Weight Loss – Do It Yourself


Weight Loss – Do It Yourself


  • Begin With Soups :

Soups at the start of a meal fills a portion of the stomach, slows eating as your hunger subsides. Choose clear soups and broths only. do not go for creamt soups that are high in calories.

  • Go For Whole Grains:

Include whole grains in your daily food such as brown rice, parboiled rice, barley, oats, poha, buckwheat, whole wheat. You can also add wheat bran to phulka dough to increase fiber and give the benefits of whole grain.

  • Veggies and Fruit :

Veggies and fruits provide fiber, which will improve satiety and low in calories as well.

  • Say No to Red Meat:

Fish, deskinned chicken, egg white would be the best non veg options, as they are low on fats. Avoid red meat like beef, mutton, pork.

  • Chew Your Food:

Take time to chew the food, which will aid in digestion and help in portion control.

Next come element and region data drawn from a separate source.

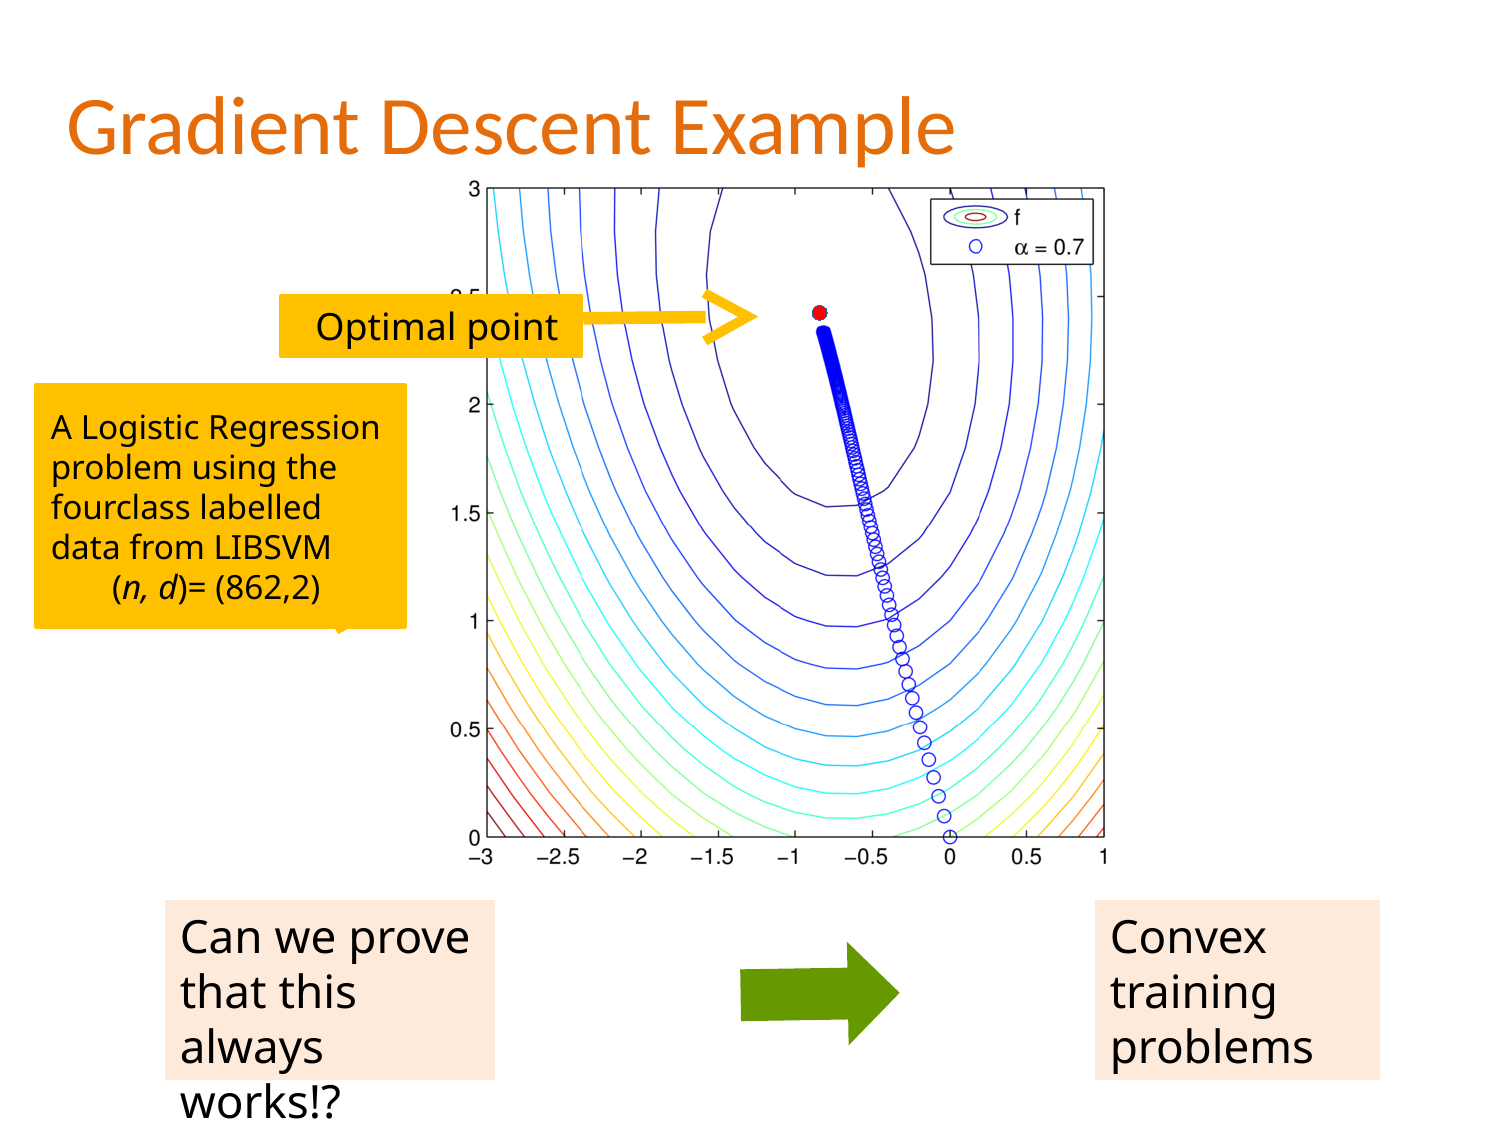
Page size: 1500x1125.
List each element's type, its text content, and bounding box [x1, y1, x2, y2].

text_box Gradient Descent Example [51, 27, 1432, 215]
text_box A Logistic Regression problem using the fourclass labelled data from LIBSVM (n, d)= (862,2) [36, 385, 406, 627]
text_box Can we prove that this always works!? [165, 900, 496, 1081]
text_box [812, 305, 828, 321]
text_box Convex training problems [1095, 900, 1381, 1081]
text_box [740, 941, 900, 1046]
text_box Optimal point [281, 295, 582, 356]
picture [383, 215, 1179, 924]
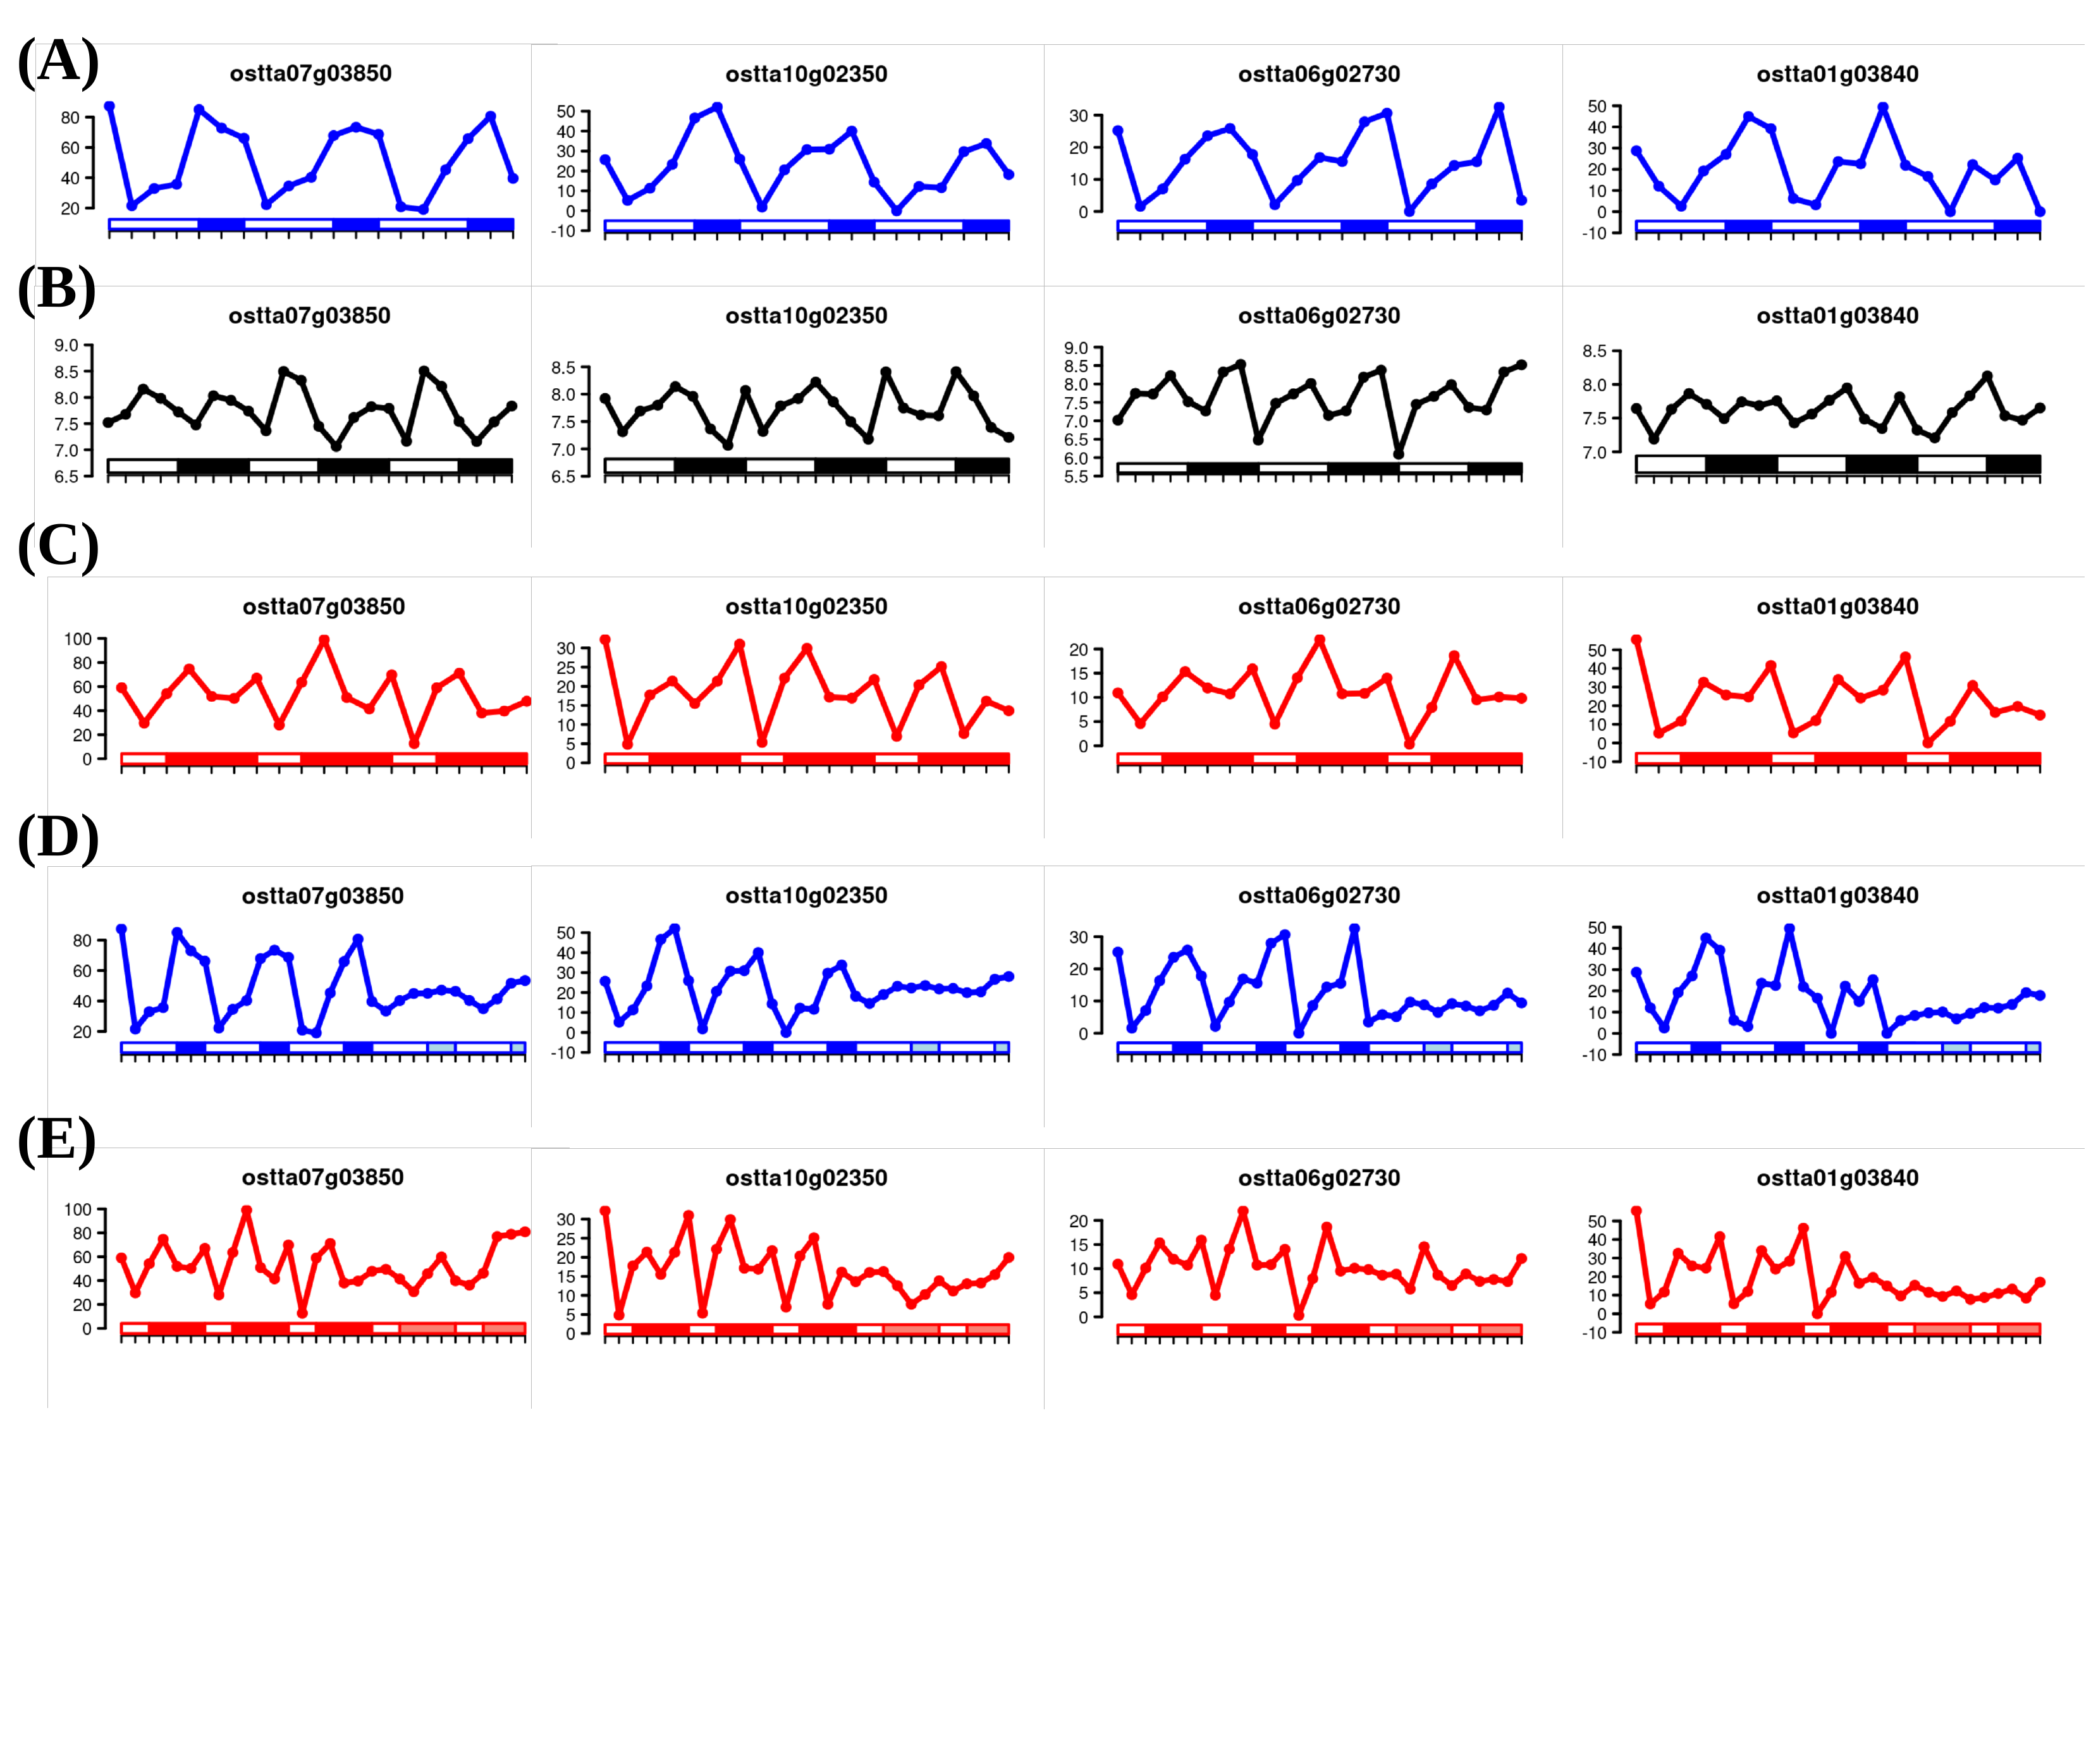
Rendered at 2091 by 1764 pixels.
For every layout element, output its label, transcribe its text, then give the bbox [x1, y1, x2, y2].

text_box (A) [0, 20, 226, 97]
picture [47, 866, 2085, 1127]
text_box (D) [0, 797, 226, 874]
picture [47, 1148, 2085, 1409]
text_box (B) [0, 248, 226, 325]
picture [34, 44, 2085, 548]
text_box (C) [0, 505, 226, 582]
picture [47, 577, 2085, 839]
text_box (E) [0, 1099, 226, 1176]
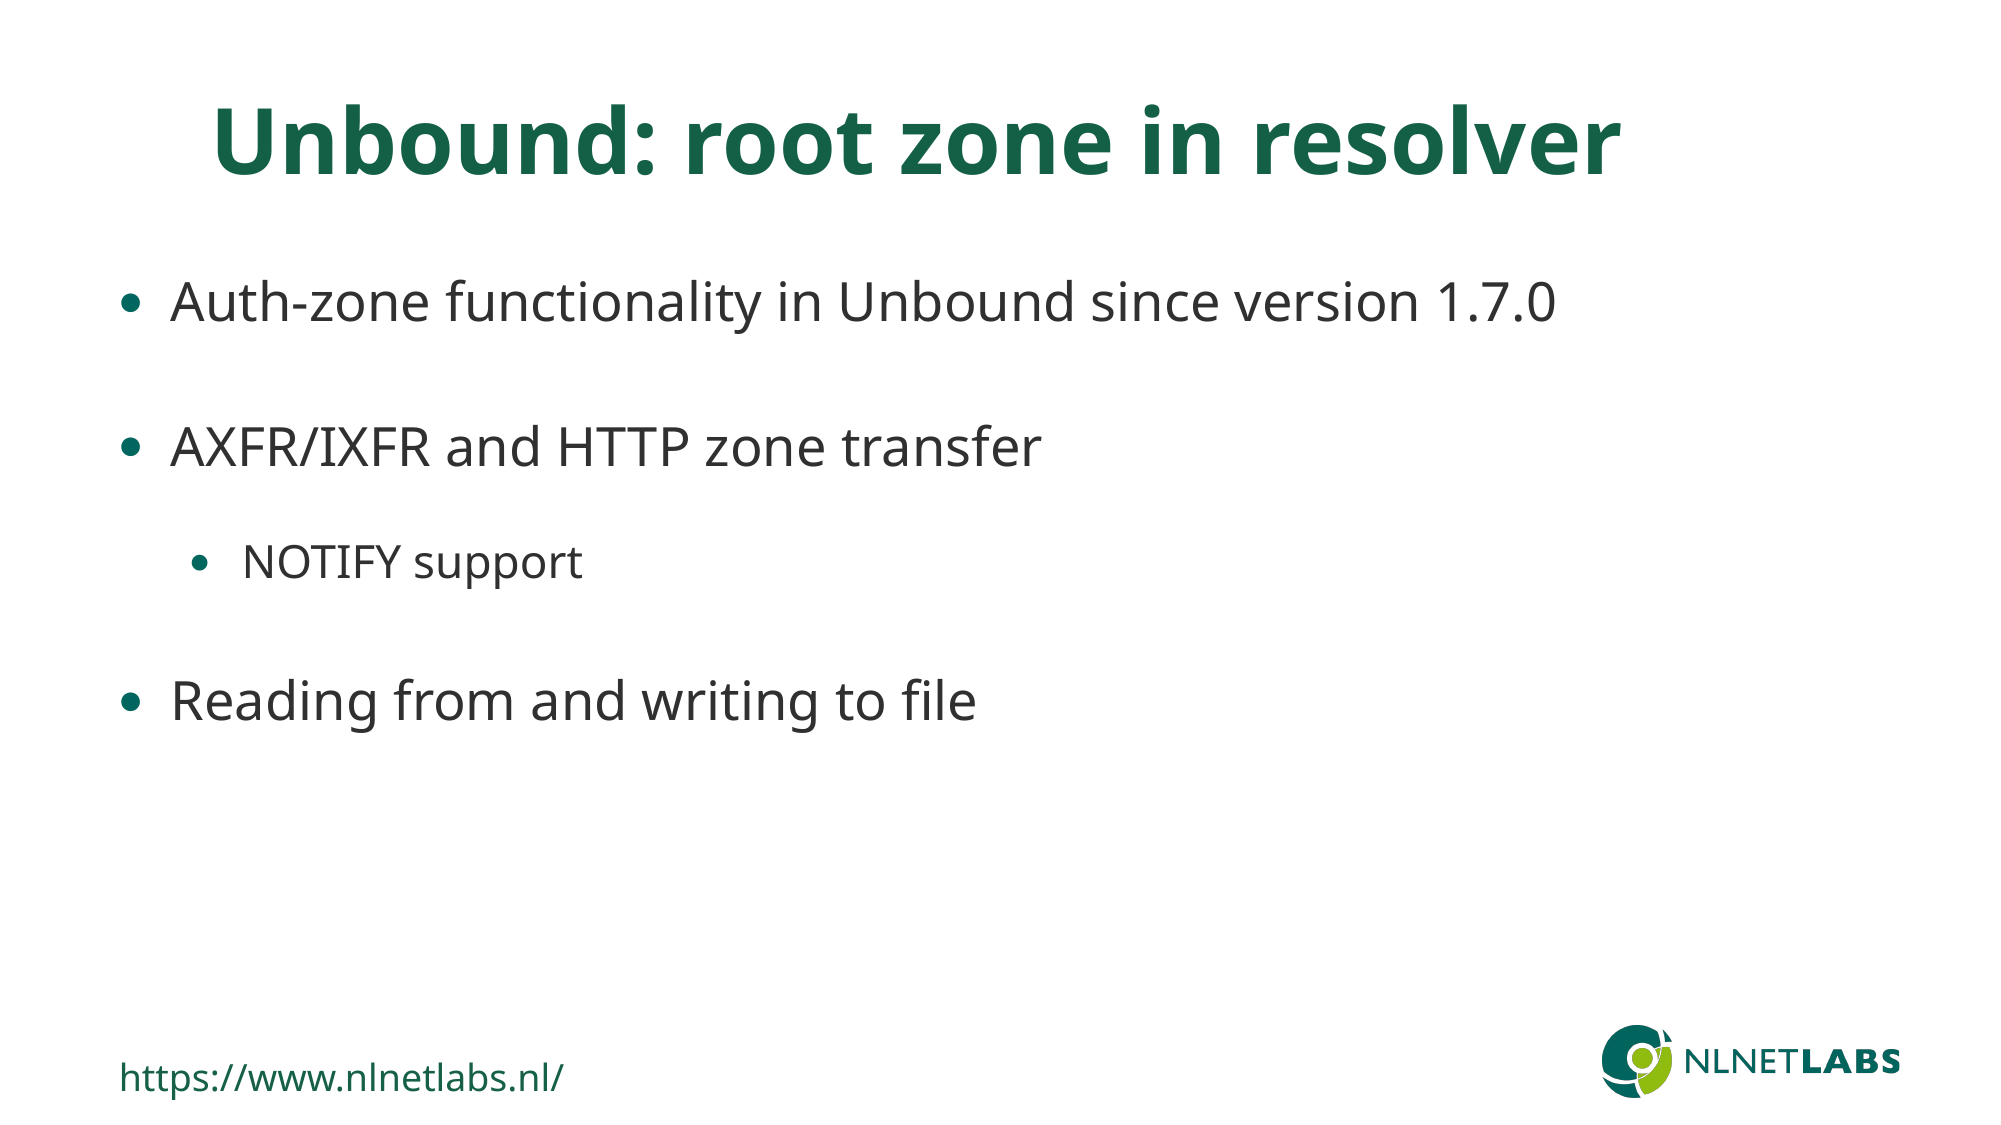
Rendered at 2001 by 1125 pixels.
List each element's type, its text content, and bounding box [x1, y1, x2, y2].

list Auth-zone functionality in Unbound since version 1.7.0 AXFR/IXFR and HTTP zone transfer NOTIFY support Reading from and writing to file [99, 263, 1900, 916]
picture [1602, 1025, 1900, 1098]
title Unbound: root zone in resolver [210, 44, 1900, 233]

  • Eat Small Frequent Meals:

Small frequent meals keeps your BMR on the rise, which will inturn will aid in weight loss.

  • Be a slow eater:

Slowly eaten meals gives great pleasure from smaller portions and trigger the body’s fullness hormones


  • Customize your Pizza:

If you are going for a pizza meal, make your pizza thin crust, reduce cheese and go for vege toppings.

  • Go low on sugar:

Replace carbonated drinks with lot of sugar with lime juice or mint flavoured water or water with frozen watermelon / strawberries.

  • Limit Alcohol:

Start with non alcoholic, low calorie beverage like sparkling water instead of directly going with cocktail . Alcohol provides 7K.Cal / gm as compared to 4K.Cal / gm of carbohydrates and protein. Hence limit alcohol to reduce weight.

  • Consume Green Tea:

Green tea increases body’s calorie burning engine temporarily. Hence drinking green tea instead of milk tea is a god weight loss strategy.

  • Eat at home:

Eat home cooked food at least 5 days a week, as a consumer survey reports that this was a top habit of “successful weight losers”.

  • Stop at Eating Pause:

Eat sufficiently, but don’t get stuffed. Stop eating when your body says its full.

  • Sleep More :

Research shows that getting less than 7 hours of sleep revs up the appetitie making one more hungry. Hence sleep properly to reduce weight!

  • Encourage Yourself:

Hang  a favourite dress, which is a size smaller than what you are wearing now, in a place where you can see it daily. This will encourage you to lose weight faster to reach the award.

  • Visual Illusion:

Use a tall, thin glass, as it will cut down about 25% – 30% of sugary drinks, therby reducing weight.

  • Set Calm mind:

Research says that the calm mind with self awareness helps people from over eating.

  • Chew strong mint gum:

Chew sugarless gum with a strong flavour when you are at risk for a snack attack. Gum with bis flavour punch over powers other food, so they don’t taste good.

  • Shrink your dishes:

Choose 10” meal plate instead of 12” meal plate to automatically serve yourself less therby aiding you to eat less. This could cut out 100 – 200 K.Cal a day.

  • Burn 100Cal More:

Lose 10 pounds in a year without dieting by burning an extra 100Cal everyday. Try one of these activities;

  • Walk for 20min
  • Do gardening for 20min
  • Clean house for 30min
  • Jog fog 10min


  • Cook Enough:

Cook just what is required, so that there is no unnecessary extra serving is available.

  • What if Leftovers are there?:

Transfer leftovers for the next day. Do not consume them on the same day as you may overfeed yourself.